🤖 AI Summary
This study investigates the safe and effective deployment of large language models (LLMs) to support decision-making in high-stakes public services, specifically child welfare, where misjudgments or oversights of cases requiring professional expertise can have severe consequences. In collaboration with a major Canadian child welfare agency, the research integrates LocalLLM with BERTopic to analyze case trajectories and identify deviations from standard procedures. Findings indicate that the model successfully detects procedural omissions but exhibits significant blind spots in complex scenarios demanding nuanced social work judgment. The work underscores the necessity of participatory design approaches to co-develop language-based tools aligned with public sector needs and delineates the current limitations and future directions for AI systems in high-risk decision contexts.
📝 Abstract
Governments are the primary providers of essential public services and are responsible for delivering them effectively. In high-stakes decision-making domains such as child welfare (CW), agencies must protect children without unnecessarily prolonging a family's engagement with the system.
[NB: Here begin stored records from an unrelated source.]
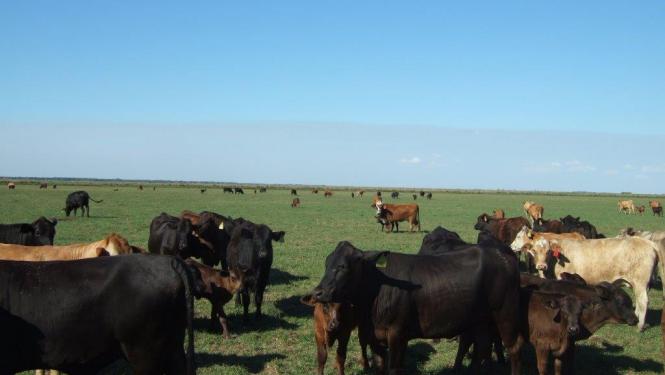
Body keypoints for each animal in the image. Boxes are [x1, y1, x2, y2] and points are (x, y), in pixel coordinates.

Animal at [310, 242, 524, 374]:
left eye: (342, 267)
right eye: (327, 263)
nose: (318, 292)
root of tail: (505, 255)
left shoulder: (396, 333)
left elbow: (394, 368)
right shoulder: (375, 337)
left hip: (505, 312)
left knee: (513, 347)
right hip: (480, 320)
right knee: (484, 348)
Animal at [524, 238, 660, 332]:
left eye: (548, 251)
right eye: (534, 251)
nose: (541, 266)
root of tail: (648, 242)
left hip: (640, 283)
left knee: (643, 302)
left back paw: (640, 326)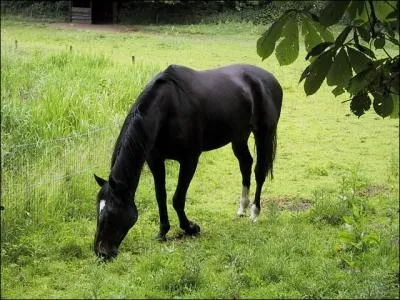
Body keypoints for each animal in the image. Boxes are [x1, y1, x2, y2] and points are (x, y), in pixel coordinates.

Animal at [94, 64, 282, 258]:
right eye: (97, 211)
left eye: (111, 213)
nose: (101, 252)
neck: (167, 108)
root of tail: (269, 78)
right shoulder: (155, 161)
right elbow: (160, 196)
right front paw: (162, 232)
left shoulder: (189, 160)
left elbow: (178, 198)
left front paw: (190, 228)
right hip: (239, 136)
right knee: (245, 164)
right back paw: (242, 208)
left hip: (264, 134)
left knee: (259, 172)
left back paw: (254, 212)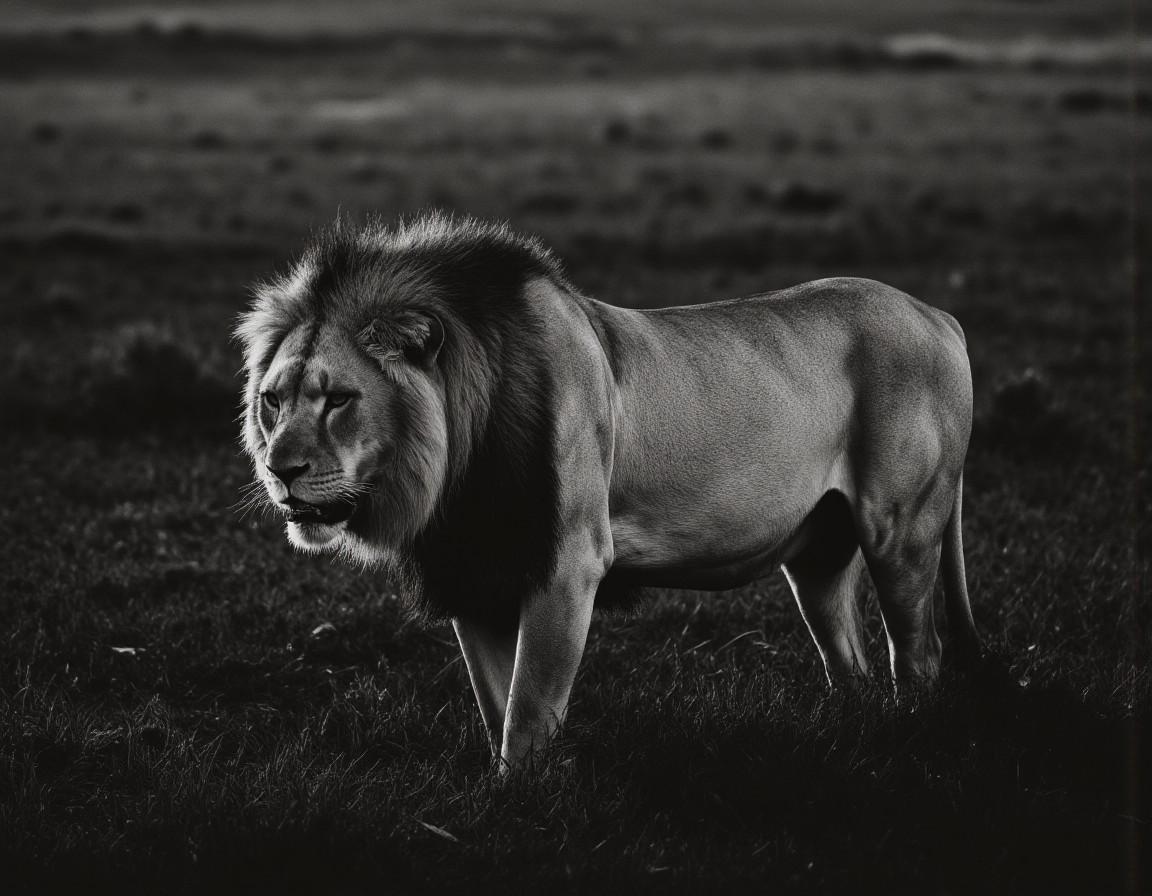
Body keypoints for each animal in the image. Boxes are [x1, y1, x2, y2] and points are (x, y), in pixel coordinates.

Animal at [237, 212, 981, 770]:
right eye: (273, 401)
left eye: (339, 399)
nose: (279, 469)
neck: (453, 475)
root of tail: (938, 313)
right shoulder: (475, 574)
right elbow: (497, 706)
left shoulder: (566, 566)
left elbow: (528, 712)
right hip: (819, 558)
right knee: (850, 664)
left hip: (902, 531)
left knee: (919, 656)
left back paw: (906, 742)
With growing optimism around AI, governments are pushing for its integration but concerns regarding feasibility and harms remain. Through collaborations with a large Canadian CW agency, we examined how LocalLLM and BERTopic models can track CW case progress. We demonstrate how the tools can potentially assist workers in opportunistically addressing gaps in their work by signaling case progress/deviations. And yet, we also show how they fail to detect case trajectories that require discretionary judgments grounded in social work training, areas where practitioners would actually want support to pre-emptively address substantive case concerns. We also provide a roadmap of future participatory directions to co-design language tools for/with the public sector.